* _EXERCISE GOAL_
Give back the entries verbatim.
**** RECORDS TO USE
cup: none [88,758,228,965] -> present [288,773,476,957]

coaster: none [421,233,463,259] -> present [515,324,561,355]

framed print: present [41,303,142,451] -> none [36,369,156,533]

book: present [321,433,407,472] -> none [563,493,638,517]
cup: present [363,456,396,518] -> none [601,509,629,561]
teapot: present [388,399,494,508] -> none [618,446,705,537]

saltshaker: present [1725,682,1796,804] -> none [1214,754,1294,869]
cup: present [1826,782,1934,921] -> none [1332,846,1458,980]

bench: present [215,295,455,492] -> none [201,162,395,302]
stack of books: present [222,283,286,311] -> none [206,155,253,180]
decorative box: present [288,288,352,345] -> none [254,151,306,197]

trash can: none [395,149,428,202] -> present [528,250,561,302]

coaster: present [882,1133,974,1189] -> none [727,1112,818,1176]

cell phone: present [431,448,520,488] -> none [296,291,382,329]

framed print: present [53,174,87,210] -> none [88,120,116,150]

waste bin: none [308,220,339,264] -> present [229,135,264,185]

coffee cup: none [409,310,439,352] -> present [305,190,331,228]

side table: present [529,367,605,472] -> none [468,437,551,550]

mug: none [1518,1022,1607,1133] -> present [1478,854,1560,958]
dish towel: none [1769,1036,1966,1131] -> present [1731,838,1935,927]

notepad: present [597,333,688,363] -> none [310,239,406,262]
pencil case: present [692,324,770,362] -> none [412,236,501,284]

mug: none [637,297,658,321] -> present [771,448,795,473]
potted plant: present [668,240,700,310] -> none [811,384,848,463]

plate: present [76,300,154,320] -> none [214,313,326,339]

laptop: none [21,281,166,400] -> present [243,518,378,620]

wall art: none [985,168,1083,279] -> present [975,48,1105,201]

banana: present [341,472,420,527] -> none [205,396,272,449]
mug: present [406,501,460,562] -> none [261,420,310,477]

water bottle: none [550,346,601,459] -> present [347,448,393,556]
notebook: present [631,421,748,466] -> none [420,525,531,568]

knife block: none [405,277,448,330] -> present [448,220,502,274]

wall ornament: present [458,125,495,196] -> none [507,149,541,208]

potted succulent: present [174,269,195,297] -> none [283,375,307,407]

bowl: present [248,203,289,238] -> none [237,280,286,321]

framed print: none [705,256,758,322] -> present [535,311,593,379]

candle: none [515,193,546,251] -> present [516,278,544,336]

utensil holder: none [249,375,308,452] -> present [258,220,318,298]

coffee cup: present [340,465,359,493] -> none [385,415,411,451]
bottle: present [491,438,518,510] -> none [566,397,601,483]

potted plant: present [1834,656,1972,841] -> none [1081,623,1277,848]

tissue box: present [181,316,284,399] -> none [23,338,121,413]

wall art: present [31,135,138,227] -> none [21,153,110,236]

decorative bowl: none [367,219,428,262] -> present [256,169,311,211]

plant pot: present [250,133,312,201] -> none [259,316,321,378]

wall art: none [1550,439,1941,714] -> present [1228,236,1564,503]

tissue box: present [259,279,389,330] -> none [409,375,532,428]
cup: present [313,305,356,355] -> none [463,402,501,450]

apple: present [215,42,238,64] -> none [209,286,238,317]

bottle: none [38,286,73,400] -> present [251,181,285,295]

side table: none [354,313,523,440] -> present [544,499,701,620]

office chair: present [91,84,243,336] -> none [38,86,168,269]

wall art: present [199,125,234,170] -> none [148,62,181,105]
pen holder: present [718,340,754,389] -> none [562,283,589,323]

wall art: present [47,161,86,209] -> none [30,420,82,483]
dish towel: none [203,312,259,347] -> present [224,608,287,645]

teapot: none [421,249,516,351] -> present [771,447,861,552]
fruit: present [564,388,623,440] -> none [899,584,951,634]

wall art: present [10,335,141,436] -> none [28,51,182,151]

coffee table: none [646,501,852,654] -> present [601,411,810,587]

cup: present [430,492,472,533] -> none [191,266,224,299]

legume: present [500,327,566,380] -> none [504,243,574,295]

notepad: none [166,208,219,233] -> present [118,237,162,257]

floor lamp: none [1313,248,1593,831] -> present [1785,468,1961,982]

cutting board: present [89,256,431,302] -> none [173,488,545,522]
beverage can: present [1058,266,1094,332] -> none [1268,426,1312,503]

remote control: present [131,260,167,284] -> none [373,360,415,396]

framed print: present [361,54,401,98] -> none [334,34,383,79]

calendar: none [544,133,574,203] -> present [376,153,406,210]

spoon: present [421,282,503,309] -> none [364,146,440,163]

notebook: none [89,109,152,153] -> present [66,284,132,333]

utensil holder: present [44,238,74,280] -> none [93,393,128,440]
********
* _SOLVED PROBLEM_
cup: none [88,758,228,965] -> present [288,773,476,957]

coaster: none [421,233,463,259] -> present [515,324,561,355]

framed print: present [41,303,142,451] -> none [36,369,156,533]

book: present [321,433,407,472] -> none [563,493,638,517]
cup: present [363,456,396,518] -> none [601,509,629,561]
teapot: present [388,399,494,508] -> none [618,446,705,537]

saltshaker: present [1725,682,1796,804] -> none [1214,754,1294,869]
cup: present [1826,782,1934,921] -> none [1332,846,1458,980]

bench: present [215,295,455,492] -> none [201,162,395,302]
stack of books: present [222,283,286,311] -> none [206,155,253,180]
decorative box: present [288,288,352,345] -> none [254,151,306,197]

trash can: none [395,149,428,202] -> present [528,250,561,302]

coaster: present [882,1133,974,1189] -> none [727,1112,818,1176]

cell phone: present [431,448,520,488] -> none [296,291,382,329]

framed print: present [53,174,87,210] -> none [88,120,116,150]

waste bin: none [308,220,339,264] -> present [229,135,264,185]

coffee cup: none [409,310,439,352] -> present [305,190,331,228]

side table: present [529,367,605,472] -> none [468,437,551,550]

mug: none [1518,1022,1607,1133] -> present [1478,854,1560,958]
dish towel: none [1769,1036,1966,1131] -> present [1731,838,1935,927]

notepad: present [597,333,688,363] -> none [310,239,406,262]
pencil case: present [692,324,770,362] -> none [412,236,501,284]

mug: none [637,297,658,321] -> present [771,448,795,473]
potted plant: present [668,240,700,310] -> none [811,384,848,463]

plate: present [76,300,154,320] -> none [214,313,326,339]

laptop: none [21,281,166,400] -> present [243,518,378,620]

wall art: none [985,168,1083,279] -> present [975,48,1105,201]

banana: present [341,472,420,527] -> none [205,396,272,449]
mug: present [406,501,460,562] -> none [261,420,310,477]

water bottle: none [550,346,601,459] -> present [347,448,393,556]
notebook: present [631,421,748,466] -> none [420,525,531,568]

knife block: none [405,277,448,330] -> present [448,220,502,274]

wall ornament: present [458,125,495,196] -> none [507,149,541,208]

potted succulent: present [174,269,195,297] -> none [283,375,307,407]

bowl: present [248,203,289,238] -> none [237,280,286,321]

framed print: none [705,256,758,322] -> present [535,311,593,379]

candle: none [515,193,546,251] -> present [516,278,544,336]

utensil holder: none [249,375,308,452] -> present [258,220,318,298]

coffee cup: present [340,465,359,493] -> none [385,415,411,451]
bottle: present [491,438,518,510] -> none [566,397,601,483]

potted plant: present [1834,656,1972,841] -> none [1081,623,1277,848]

tissue box: present [181,316,284,399] -> none [23,338,121,413]

wall art: present [31,135,138,227] -> none [21,153,110,236]

decorative bowl: none [367,219,428,262] -> present [256,169,311,211]

plant pot: present [250,133,312,201] -> none [259,316,321,378]

wall art: none [1550,439,1941,714] -> present [1228,236,1564,503]

tissue box: present [259,279,389,330] -> none [409,375,532,428]
cup: present [313,305,356,355] -> none [463,402,501,450]

apple: present [215,42,238,64] -> none [209,286,238,317]

bottle: none [38,286,73,400] -> present [251,181,285,295]

side table: none [354,313,523,440] -> present [544,499,701,620]

office chair: present [91,84,243,336] -> none [38,86,168,269]

wall art: present [199,125,234,170] -> none [148,62,181,105]
pen holder: present [718,340,754,389] -> none [562,283,589,323]

wall art: present [47,161,86,209] -> none [30,420,82,483]
dish towel: none [203,312,259,347] -> present [224,608,287,645]

teapot: none [421,249,516,351] -> present [771,447,861,552]
fruit: present [564,388,623,440] -> none [899,584,951,634]

wall art: present [10,335,141,436] -> none [28,51,182,151]

coffee table: none [646,501,852,654] -> present [601,411,810,587]

cup: present [430,492,472,533] -> none [191,266,224,299]

legume: present [500,327,566,380] -> none [504,243,574,295]

notepad: none [166,208,219,233] -> present [118,237,162,257]

floor lamp: none [1313,248,1593,831] -> present [1785,468,1961,982]

cutting board: present [89,256,431,302] -> none [173,488,545,522]
beverage can: present [1058,266,1094,332] -> none [1268,426,1312,503]

remote control: present [131,260,167,284] -> none [373,360,415,396]

framed print: present [361,54,401,98] -> none [334,34,383,79]

calendar: none [544,133,574,203] -> present [376,153,406,210]

spoon: present [421,282,503,309] -> none [364,146,440,163]

notebook: none [89,109,152,153] -> present [66,284,132,333]

utensil holder: present [44,238,74,280] -> none [93,393,128,440]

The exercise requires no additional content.